Another startup that caught our attention was OneBridge, which predicts oil and gas pipeline failures in an effort to save lives and protect the environment. Brandon Taylor, the CTO of OneBridge, likewise calls the cloud a “game changer.”
“The cloud actually opens up the capability of building a better infrastructure because we can scale on a computer. Machine learning makes it so that you can anticipate any problems,” he said. “It’s really hard for a human to go down and spot patterns. We couldn’t do it without the Cloud and machine learning.”
OneBridge’s presentation started with a sobering visual of a pipeline explosion amidst a cluster of homes accompanied by the 911 call. Taylor’s reasoning for OneBridge’s necessity reads like a laundry list of environmental and economic catastrophes: “Every year over the last 20 years, on average, the (oil and gas) industry spills about 500,000 gallons, 20 people are either injured or killed annually, costs have increased to about $3.6 billion, and over half of the pipelines in the ground today are past their useful life.”
Prevention is antiquated and expensive, he believes, with engineers pouring over Excel spreadsheets that are “like finding a needle in a haystack,” according to the presentation. Inspections rely on odometer readings from devices – called “pigs” – that are stuck into pipes every five years.
“The industry spends almost $8 billion annually on corrosion detection,” Taylor said. “The problem traditionally has been that there hasn’t been the technology. OneBridge helps the pipeline operator detect and calculate corrosion growth for them, which helps reduce their risks and costs.”
OneBridge isn’t intended to replace oil and gas engineers. Instead, it would enhance their work by ingesting data with a user experience to create analytical dashboards to do diagnostics. Microsoft HoloLens devices in the field would allow for a deeper level of analysis on pipes, providing more information on pipeline corrosion.
“There’s 12.5 million U.S. households within the impact radius of a pipeline failure; that’s near a pipeline,” Taylor said. “This is also super important to our economy. Everything we touch every day, plastic and golf balls, is from this huge natural resource. (OneBridge) can make it a smarter infrastructure, so we can preserve it and make it last longer. We really view it as a smart infrastructure plan.”

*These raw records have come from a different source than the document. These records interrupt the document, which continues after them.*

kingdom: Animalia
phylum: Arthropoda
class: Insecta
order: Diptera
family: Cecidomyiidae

After the presentations, some audience members said that they were most interested in the marketing intelligence platform Affinio. Surrounded by visuals of cheering crowds, CEO Tim Burke detailed how Affinio uses a graph based on consumers’ interests to help better understand market demands and values.

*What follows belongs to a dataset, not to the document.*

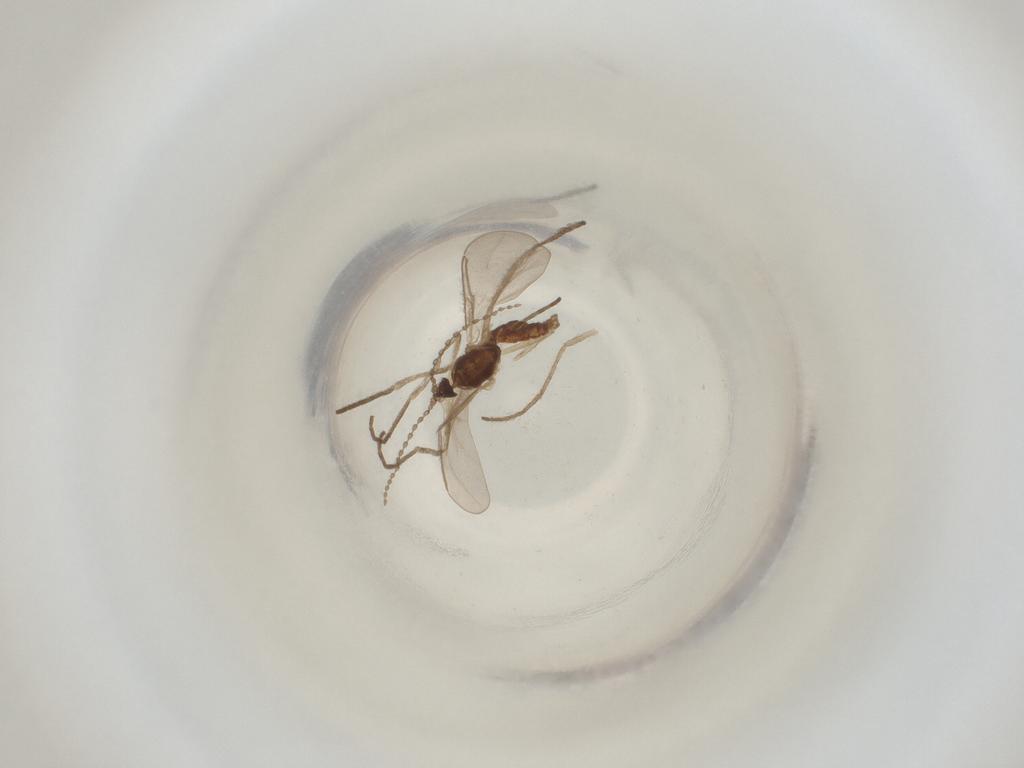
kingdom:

“We’re transforming the way marketers understand and relate to their customers,” he said. “Imagine a world that’s full of caring and relevance. That’s the world Affinio is creating.”
Here are the other startups from this Microsoft Accelerator cohort:
• Agolo, which scans, organizes and summarizes news, documents and enterprise data. “We believe that summarization is the future of search because everyone wants to be the smartest person in the room,” the company says.

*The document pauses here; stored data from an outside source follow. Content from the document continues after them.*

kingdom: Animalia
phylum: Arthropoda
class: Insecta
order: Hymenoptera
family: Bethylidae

• simMachines, which finds complex patterns in large data sets, and uses those patterns to make recommendations and predictions.
• DefinedCrowd, which uses crowdsourcing and machine learning to process and create structured data for scientists.
• Knomos, an enhanced knowledge management platform for corporate legal departments, leveraging data visualization and machine learning technology.
Plexuss helps uses student profiles to help them find and communicate with prospective colleges. “Plexuss is radically changing the way that students and colleges find and interact with each other,” the company says.